Meloni distanzierte sich in einem Videoclip von der Unterdrückung der Demokratie und den antijüdischen Gesetzen zu Beginn des 20. Jahrhunderts – den Faschismus insgesamt verurteilte sie aber nicht.
Mitte Juni war Meloni bei einer Veranstaltung der rechtsextremen spanischen Partei Vox aufgetreten und hatte unter dem Jubel der Zuhörer gebrüllt, was sie alles ablehne, von Einwanderern über LGBTIQ-Gruppen und Gender-Ideologien bis hin zu Brüsseler Bürokraten.
Der Ton der Rede und Melonis ideologische Verankerung lassen viele erschaudern. Die Politikwissenschaftlerin Sofia Ventura stellt fest, «dass FdI eine „emotionale“ Verbindung mit der faschistischen oder postfaschistischen Historie hält». Den Rassisten und Antisemiten Giorgio Almirante, der 1946 erstmals die Flamme als neofaschistisches Symbol benutzt hatte, nannte Meloni einmal «einen der aussergewöhnlichsten Männer» der italienischen Nachkriegshistorie. «Er war Anführer von Generationen, der wichtigste politische Vater.»
Im früheren Wohnhaus Mussolinis in Forlì sitzt Domenico Morosini, er hat das Gebäude um die Jahrtausendwende von der Familie des Duce abgekauft und in eine Art privates Museum umgewandelt. Die Räume sind voll von Fotos, Büsten und Kleidungsstücken Mussolinis und seiner Familie. «Ich bin kein Faschist, sondern Mussolinist», sagt der 82-Jährige. Zur Begrüssung streckt er kurz den Arm nach oben.

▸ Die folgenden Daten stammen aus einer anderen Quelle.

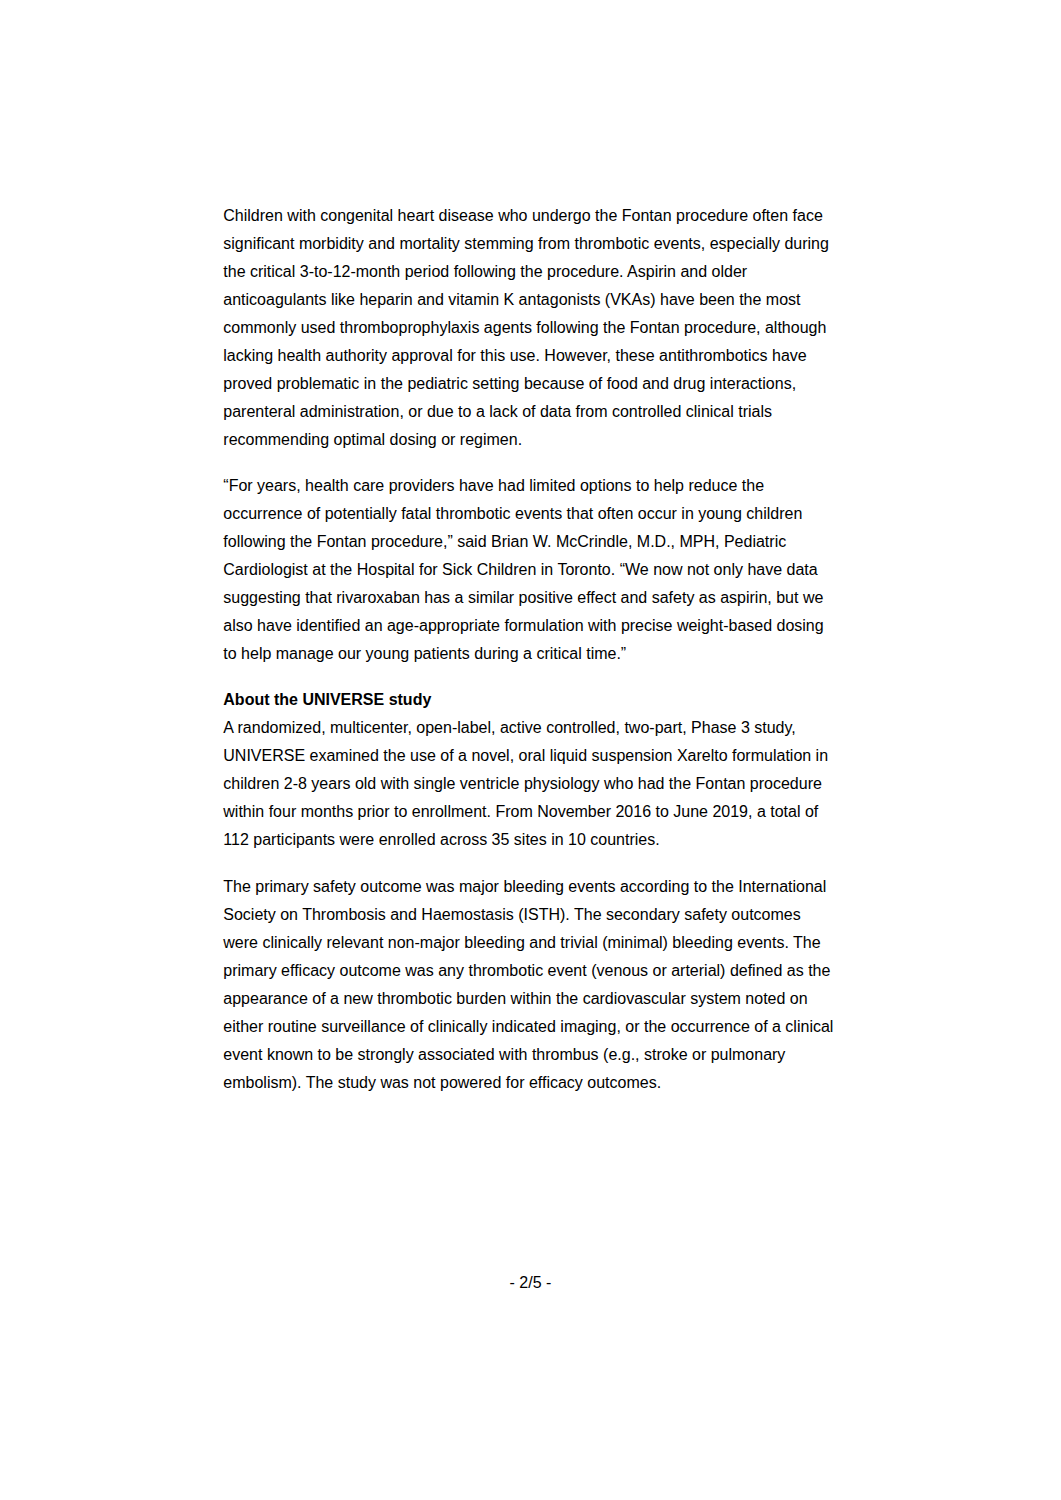Children with congenital heart disease who undergo the Fontan procedure often face significant morbidity and mortality stemming from thrombotic events, especially during the critical 3-to-12-month period following the procedure. Aspirin and older anticoagulants like heparin and vitamin K antagonists (VKAs) have been the most commonly used thromboprophylaxis agents following the Fontan procedure, although lacking health authority approval for this use. However, these antithrombotics have proved problematic in the pediatric setting because of food and drug interactions, parenteral administration, or due to a lack of data from controlled clinical trials recommending optimal dosing or regimen.
“For years, health care providers have had limited options to help reduce the occurrence of potentially fatal thrombotic events that often occur in young children following the Fontan procedure,” said Brian W. McCrindle, M.D., MPH, Pediatric Cardiologist at the Hospital for Sick Children in Toronto. “We now not only have data suggesting that rivaroxaban has a similar positive effect and safety as aspirin, but we also have identified an age-appropriate formulation with precise weight-based dosing to help manage our young patients during a critical time.”
About the UNIVERSE study
A randomized, multicenter, open-label, active controlled, two-part, Phase 3 study, UNIVERSE examined the use of a novel, oral liquid suspension Xarelto formulation in children 2-8 years old with single ventricle physiology who had the Fontan procedure within four months prior to enrollment. From November 2016 to June 2019, a total of 112 participants were enrolled across 35 sites in 10 countries.
The primary safety outcome was major bleeding events according to the International Society on Thrombosis and Haemostasis (ISTH). The secondary safety outcomes were clinically relevant non-major bleeding and trivial (minimal) bleeding events. The primary efficacy outcome was any thrombotic event (venous or arterial) defined as the appearance of a new thrombotic burden within the cardiovascular system noted on either routine surveillance of clinically indicated imaging, or the occurrence of a clinical event known to be strongly associated with thrombus (e.g., stroke or pulmonary embolism). The study was not powered for efficacy outcomes.
- 2/5 -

Im Garten hat Morosini einen kleinen Shop aufgebaut. Zu kaufen gibt es Ansteckpins mit Bildern Mussolinis oder anderen Motiven, etwa dem Emblem der Waffen-SS. In Predappio sind ganze Läden voll mit Devotionalien des Faschismus und Nationalsozialismus, von T-Shirts über Büsten, Geschirr bis hin zu Babyartikeln. An der Wand hängt eine Hakenkreuz-Fahne, auf einem Regal stehen Statuen von Mussolini und Hitler. Faschistische Symbole oder Gesten sind in Italien erlaubt.
Was die Rechten bei einem Wahlsieg aus Italien machen, das wird sich zeigen. Eine Ministerpräsidentin Giorgia Meloni macht vielen Angst.
Gewalt und Diskriminierung von LGBTIQ sind in Italien alltäglich: Im Gegensatz zu vielen anderen europäischen Ländern gibt es keinen rechtlichen Schutz vor Hassverbrechen. Untersuchungen der EU-Grundrechteagentur FRA (MANNSCHAFT berichtete) zeigten, dass es zwei von drei italienischen LGBTIQ (62%) vermeiden, mit Partner*in in der Öffentlichkeit Händchen zu halten.